Accidents are the unwelcomed halt in your stress-free life that can shake you to the core. Even deeper once your vehicle is involved. Despite practicing the best safety measures and taking all precautions, there is still no guarantee you can avoid collisions. This situation worsens if the vehicle involved is financed and only partially under your ownership. The only way out of this is an insurance policy that covers a financed vehicle.
If you’re driving a financed car, big or small, an accident can cause you emotionally and financially.
Would you like to take a calm journey down the road and figure out how to tackle such an unfortunate situation? You are at just the right place!
Assess the Damage
If you find yourself in this unfortunate, tricky situation, keep your nerves under control. Make sure not to panic and examine the accident scene wisely. Document the scene, collision, and any other significant piece of evidence. If necessary, get police and witness reports, communicate with the other party, and discuss insurance claims.
Also, after you are done gathering all the necessary information, move your vehicles to the side of the road.
Contact the Insurance Provider
After you have all the essential documentation, call your insurance provider right away. However, if you are not at fault, this will involve the at-fault party’s insurer as well to take up the mandatory responsibility.
Insurance companies come into action immediately as per the provided information. Determining fault helps decide whether your insurance rates may increase and whether you are liable for any deductible payments.
Your Financial Guardian – The Coverage Policies
Liability Insurance
One may wonder, can I have liability insurance on a financed car?
You may be surprised to know that even though liability insurance is a must for every car, be it financed, owned, or rented. However, liability insurance is not the only option. Your insurance provider may get alarmed and inform your finance company of this act. This is to safeguard the you car via insurance in all circumstances.
Collision Coverage
The most significant policy that comes into play in case of such a condition is your collision coverage. This strategy kicks in when you are at fault or hit by an uninsured driver. It pays actual cash value (ACV) for repairs or, if the car is deemed a total loss.
Guaranteed Asset Protection (GAP) Insurance
Here is a secret tip out of heavy bills and repair costs.
GAP insurance is a modified strategy that every financed car holder should know of. It bridges the cost difference gap between what you owe on your car loan and the ACV. Without GAP insurance, you could find yourself still owing money even on a car that is no longer drivable.
Let’s Understand the Settlement
Your purchased policy determines a car’s ACV based on its mileage and condition. This decides the cost which the company will pay off and the burden you will have to face.
If the Repairs are Feasible
Suppose the damage repairs on your financed vehicle are less than your car’s ACV. In that case, the insurance providing company pays off the repair charges directly. You can continue making loan payments.
In Case of Total Loss Blues
If the car is declared totalled-a total loss, the insurance company pays the ACV directly to the lender.
However, things get trickier here. The conditions are mentioned as follows:
Scenario | Condition | Action |
1. | The car’s Actual Cash Value (ACV) is higher than the car loan balance | Insurance pays out ACV to the lender/bank to cover the loan balance.

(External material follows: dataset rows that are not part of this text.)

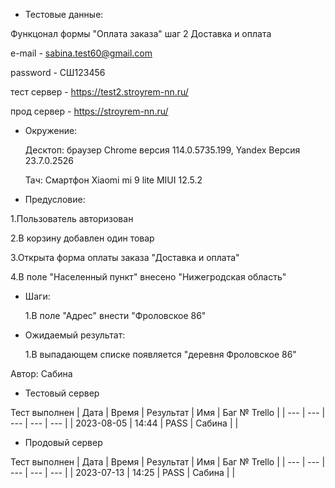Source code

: * Тестовые данные:

 Функцонал формы "Оплата заказа" шаг 2 Доставка и оплата
 
 e-mail - sabina.test60@gmail.com
 
 password - СШ123456
 
 тест сервер - https://test2.stroyrem-nn.ru/
 
 прод сервер - https://stroyrem-nn.ru/
 
 * Окружение: 

	Десктоп: браузер Chrome версия 114.0.5735.199, Yandex Версия 23.7.0.2526
	
	Тач: Cмартфон Xiaomi mi 9 lite MIUI 12.5.2
 
* Предусловие:
 
 1.Пользователь авторизован
 
 2.В корзину добавлен один товар
 
 3.Открыта форма оплаты заказа "Доставка и оплата"
 
 4.В поле "Населенный пункт" внесено "Нижегродская область"
 

* Шаги:

  1.В поле "Адрес" внести "Фроловское 86"
 

* Ожидаемый результат:

   1.В выпадающем списке появляется "деревня Фроловское 86"

Автор: Сабина

* Тестовый сервер 

Тест выполнен
| Дата | Время | Результат | Имя | Баг № Trello |
| --- | --- | --- | --- | --- |
| 2023-08-05 | 14:44 | PASS | Сабина |   | 

* Продовый сервер

Тест выполнен
| Дата | Время | Результат | Имя | Баг № Trello |
| --- | --- | --- | --- | --- |
| 2023-07-13 | 14:25 | PASS | Сабина |   | 
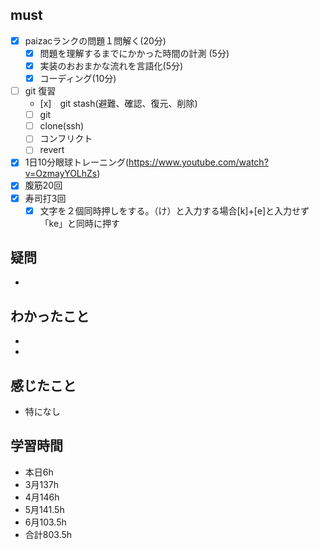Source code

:

## must
- [x] paizacランクの問題１問解く(20分)
  - [x] 問題を理解するまでにかかった時間の計測 (5分)
  - [x] 実装のおおまかな流れを言語化(5分)
  - [x] コーディング(10分)
- [ ] git 復習
  - [x]　git stash(避難、確認、復元、削除)
  - [ ] git
  - [ ] clone(ssh)
  - [ ] コンフリクト
  - [ ] revert 
- [x] 1日10分眼球トレーニング(https://www.youtube.com/watch?v=OzmayYOLhZs)
- [x] 腹筋20回
- [x] 寿司打3回
  - [x] 文字を２個同時押しをする。（け）と入力する場合[k]+[e]と入力せず「ke」と同時に押す

## 疑問
- 


## わかったこと
- 
- 
## 感じたこと
- 特になし

## 学習時間
  - 本日6h
  - 3月137h
  - 4月146h
  - 5月141.5h
  - 6月103.5h　
  - 合計803.5h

The remaining amount goes to the insured. |
2. | The car’s ACV is lower than the car loan balance | Insurance pays out the partial amount which is just the original ACV and the rest of the amount is to be paid by the insured. |
3. | The car is declared a total loss and is now undrivable | The insurance company pays the ACV, and the rest is to be handled by the insured himself. |
4. | The car is repairable according to an assessment run by the insurance company | Insurance pays for the damages, any repairs, and wear and tear. The insured, meanwhile, continues to make loan payments. |
5. | The car is repairable but, beyond the offered ACV | The insurance company offers the ACV amount while the insured takes care of the remaining repair costs. |
What Happens If You Wreck a Financed Car Without Insurance?
If you damage a financed vehicle that does not have insurance coverage, it can get financially crushing. Apart from having to pay the initial loan, you may find yourself burdened with the cost of financing another vehicle.
However, if the accident was caused due to someone else’s fault, their insurance provider should cover your losses. This includes car repair or replacement costs, lost wages, medical bills, and other related expenses.
Bonus Tips or a Smooth Drive
- Drive safely to reduce the risk of accidents
- Review your insurance policy and ensure you have sufficient coverage
- Maintain a good driving record
Wrap Up
Hitting a bump in the road is bad enough, but if your car loan is still rolling, it feels like a mountain. However, understanding the involved complications and your limited options in such situations proves to be helpful. So, go forth and drive safely!